Usability of the application: The participants will fill out the usability scale during the
last visit. This data will be stored on a server and subsequently analyzed.
Figure 2 shows the patient's flowchart.
Retention Given the short follow-up time, no losses are expected. However, all reasonable
efforts will be made to ensure follow-ups. The next visit will be scheduled at each follow-up
visit, and the participants will be reimbursed for transportation costs if required to attend
the visits.
Participants may leave the study at any time and for any reason. In addition, researchers may
withdraw participants if they consider any danger to the participant continuing in the study.
Participants may be withdrawn from the study if the competent authority decides to do so.
Data management All data will be recorded electronically in forms stored on a virtual server
during the study. Access to these forms will be restricted and only authorized by the Pablo
Tobón Uribe Hospital research unit.
The data obtained from the CGM will be stored in its original format on a virtual server once
the patient has been de-identified and can be accessed for data quality verification reasons.
Pablo Tobón Uribe Hospital's research unit will store all data indefinitely, but any
information that could identify the patients will be deleted.

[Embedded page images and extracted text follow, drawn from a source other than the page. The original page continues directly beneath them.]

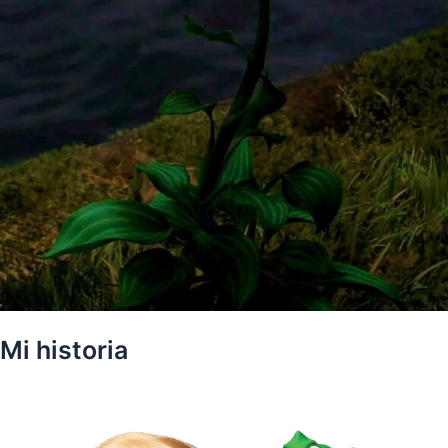
Mi historia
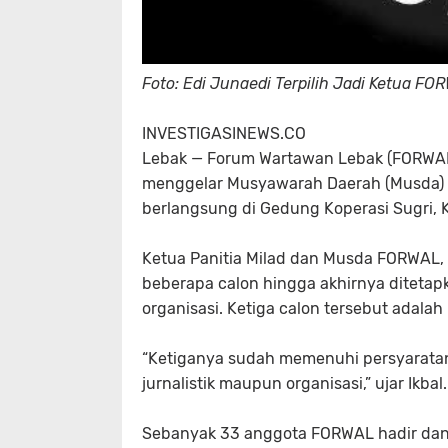
Foto: Edi Junaedi Terpilih Jadi Ketua F
INVESTIGASINEWS.CO
Lebak —
Forum Wartawan Lebak (FORWAL) 
menggelar Musyawarah Daerah (Musda) k
berlangsung di Gedung Koperasi Sugri, 
Ketua Panitia Milad dan Musda FORWAL,
beberapa calon hingga akhirnya ditetap
organisasi. Ketiga calon tersebut adalah
“Ketiganya sudah memenuhi persyarata
jurnalistik maupun organisasi,” ujar Ikbal.
Sebanyak
33 anggota FORWAL
hadir dan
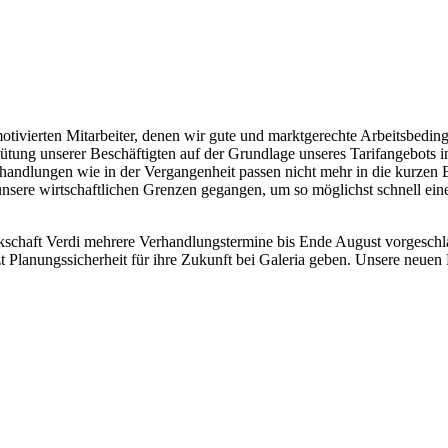
otivierten Mitarbeiter, denen wir gute und marktgerechte Arbeitsbedi
ütung unserer Beschäftigten auf der Grundlage unseres Tarifangebots 
handlungen wie in der Vergangenheit passen nicht mehr in die kurzen 
ere wirtschaftlichen Grenzen gegangen, um so möglichst schnell einen 
schaft Verdi mehrere Verhandlungstermine bis Ende August vorgeschla
zt Planungssicherheit für ihre Zukunft bei Galeria geben. Unsere neu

Statistical methods Table 1 shows the initial variables of the groups contained in the table
for the operative definition of variables (Supplementary Table1) and will be presented as
divided by the treatment assignment groups. The normality analysis will be performed using a
Q-Q (quantile-quantile) graph and the Shapiro-Wilk test. According to data distribution,
continuous variables will be presented as mean and standard deviation or medians and
interquartile ranges. Discrete variables will be presented as medians and interquartile
ranges, and qualitative variables will be presented as absolute frequencies and proportions.
Analysis population Complete analysis set: The full analysis set will consist of all
randomized individuals, including follow-up and protocol deviation losses.
Per-protocol analysis set: The per-protocol analysis set will be made up of individuals who
use the CHOC + Sim application at least 80% of the time. This proportion of the use of the
simulation is proposed based on previous results that show that CGM sensor wear time is
associated with greater reductions in glucose levels.
Objectives analysis plan A complete analysis set will be used for the primary endpoint and
intention-to-treat analysis. This will be compared with the analysis result as a sensitivity
analysis, taking into account only the set of per-protocol analyses. A mixed model analysis
will be used to evaluate the time in range difference. The TIR is included as the dependent
variable in the mixed-effects model analysis. The type of treatment and the time since
randomization are included as independent variables. The TIR before randomization, type of
insulin treatment, and pre-randomization HbA1c will be included as covariates.
The secondary counting outcomes will be analyzed in the per-protocol set. The number of
episodes of Grade 3 hypoglycemia and number of DKA or HSS will be compared in both groups
using a ratio of incidence rates, calculated using a Poisson regression if the variance is
less than the mean or by negative binomial regression otherwise (60, 61).
Agreement between the phenomenological-based model and CGM measurements will be analyzed
using limits of agreement (LoA) in the complete data set. However, the clinical
interpretation of LoA is not straightforward without a minimal clinically significant
difference. More importantly, it does not consider the clinical risk derived from an error in
the estimation. Therefore, the authors also decided to perform an error grid analysis.